Freddie DeBoer isn't celebrating Qaddafi's death:
Here is what I know more than anything else: no one who cares for Libyans themselves could see this turn of events as an ending, a conclusion, or a victory. The future is Libya could not be more unsettled, more dangerous, more precarious. What happens next is what is important, in the next month, the next six, the next year, the next five. Will a new flowering of democracy and freedom take hold? Will a new reigning military junta take hold, as appears to have happened in Egypt? Will a newly repressive Islamist state develop? Nobody knows. Nobody will know, for a long time. Those declaring victory today are doing it because they have achieved what they wanted, which is a justification for limitless American military aggression, and support for Barack Obama, one of the most unapologetic militarists in American political history.
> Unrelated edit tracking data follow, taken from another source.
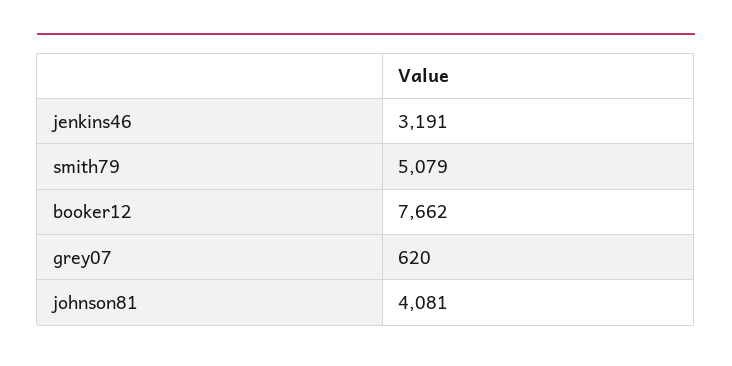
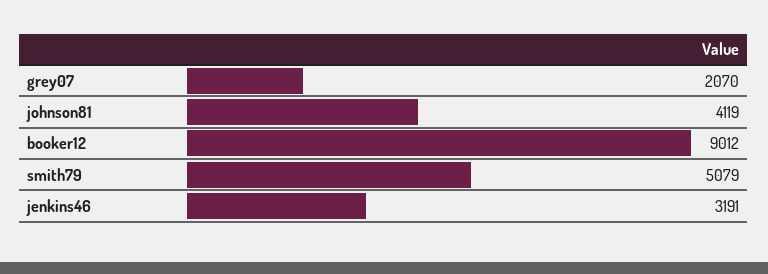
  {
    "jenkins46": 3191,
    "smith79": 5079,
-   "booker12": 7662,
+   "booker12": 9012,
-   "grey07": 620,
+   "grey07": 2070,
-   "johnson81": 4081
+   "johnson81": 4119
  }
Oh, please. "Limitless" American military aggression is the lesson of the Libya war? Obama is an "unapologetic militarist"? Chill. But yes, as we noted earlier today, there are some truly worrying straws in the wind right now, as Brian Ulrich explains:
I do not regret the fall of Qadhafi, but the road ahead remains difficult, far more difficult than in Tunisia or Egypt. Libya is divided and without strong institutions that can manage the transition. If under Qadhafi the west was favored, the TNC is drawn mainly from the east, and the patronage connections are sure to bring about an uncomfortable reallocation of national resources in that direction. Right now there is celebration and giddy proclamations about the future, but for Libya's sake, national reconciliation needs to be around the corner.
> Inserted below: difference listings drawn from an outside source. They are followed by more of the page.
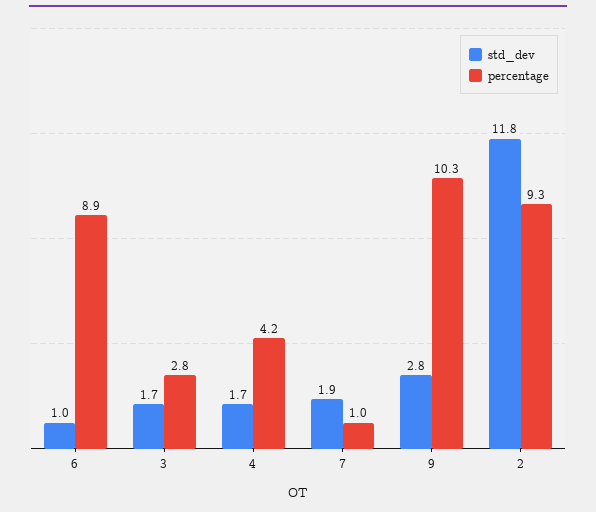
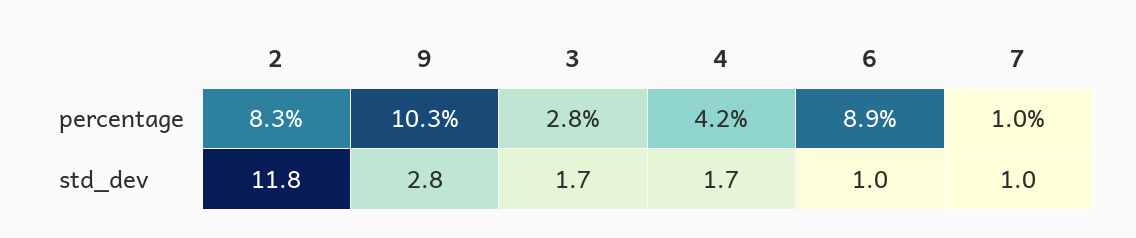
  {
    "std_dev": {
      "6": 1,
      "3": 1.7,
      "4": 1.7,
-     "7": 1.9,
+     "7": 1,
      "9": 2.8,
      "2": 11.8
    },
    "percentage": {
      "6": 8.9,
      "3": 2.8,
      "4": 4.2,
      "7": 1,
      "9": 10.3,
-     "2": 9.3
+     "2": 8.3
    }
  }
(Photo: Libyans celebrate outside the Libyan embassy in Knightsbridge on October 20, 2011 in London, England. News emerged today that the former Libyan leader Col Muammar Gaddafi was killed after an assault on his home town of Sirte in Libya. By Dan Kitwood/Getty Images)
Evgeny Morozov and Jeff Jarvis have been duking it out over Jarvis's new book on Internet culture. Megan Garber gleans a larger lesson:
The precise thing that makes idea-driven books so valuable to readers — their immersive qualities, the intimate, one-on-one relationship they facilitate between authors and readers — also make them pretty lousy as actual sharers of ideas. Books don’t go viral. The precise thing that makes them lucrative to authors and publishers — their ability to contain ideas, to wall them off from the non-book-buying world — limits their ability to act as vessels of virality. How can books be expected to share ideas when the very point of their existence is containment?
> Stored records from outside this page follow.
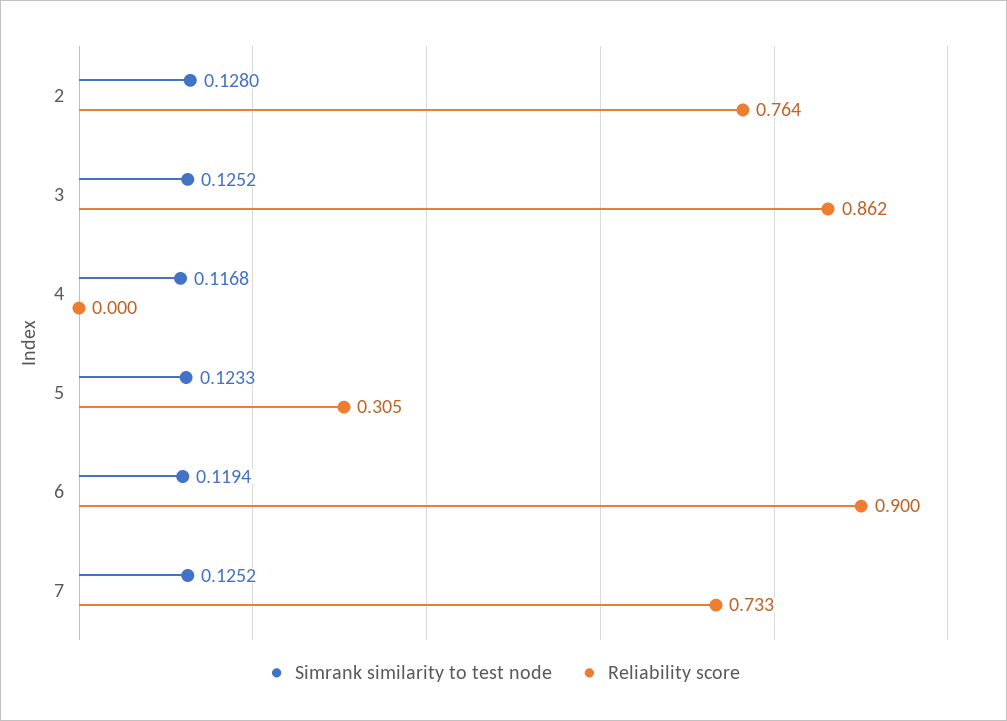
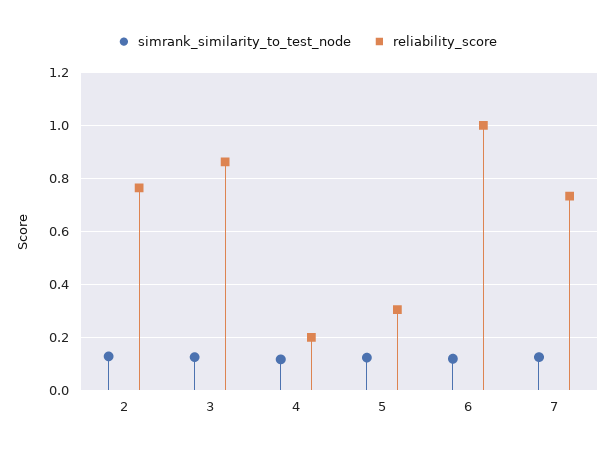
  {
    "Simrank similarity to test node": {
      "2": 0.128,
      "3": 0.1252,
      "4": 0.1168,
      "5": 0.1233,
      "6": 0.1194,
      "7": 0.1252
    },
    "Reliability score": {
      "2": 0.764,
      "3": 0.862,
-     "4": 0,
+     "4": 0.2,
      "5": 0.305,
-     "6": 0.9,
+     "6": 1,
      "7": 0.733
    }
  }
She uses the author as celebrity and technology as book tour to examine the options. Jarvis responded:
Start with Kevin Kelly’s 2006 essay in The New York Times Magazine arguing that authors would come to support themselves with performance — and John Updike’s appalled reaction to this “pretty grisly scenario.” I’m not suggesting that authors become merely actors after their books are done. I’m suggesting, as Garber does, that talks, events, symposia, blogs, hangouts… — discussion with smart people in any form — should come before the book. The process becomes the product; the book (if there is one) is a byproduct.
That is how I came to write Virtually Normal. It began as a two-page essay, then, after dozens of talks at colleges, it became an 8,000 word piece, then, after more discussion and back and forth, it became a book. And then the book became the basis for a national education campaign on same-sex marriage, which I then built on with an anthology. Ditto The Conservative Soul, which was nourished by countless threads and arguments on this blog. And my prep for a forthcoming book on Christianity is being partly informed by some of the debates we have had on this blog.
I think of a book as that moment in a conversation, when we stop, regroup and lay out an argument in a single sitting. It puts down a marker. And it's viral across generations, whereas blog posts are designed to evaporate into the intellectual ether.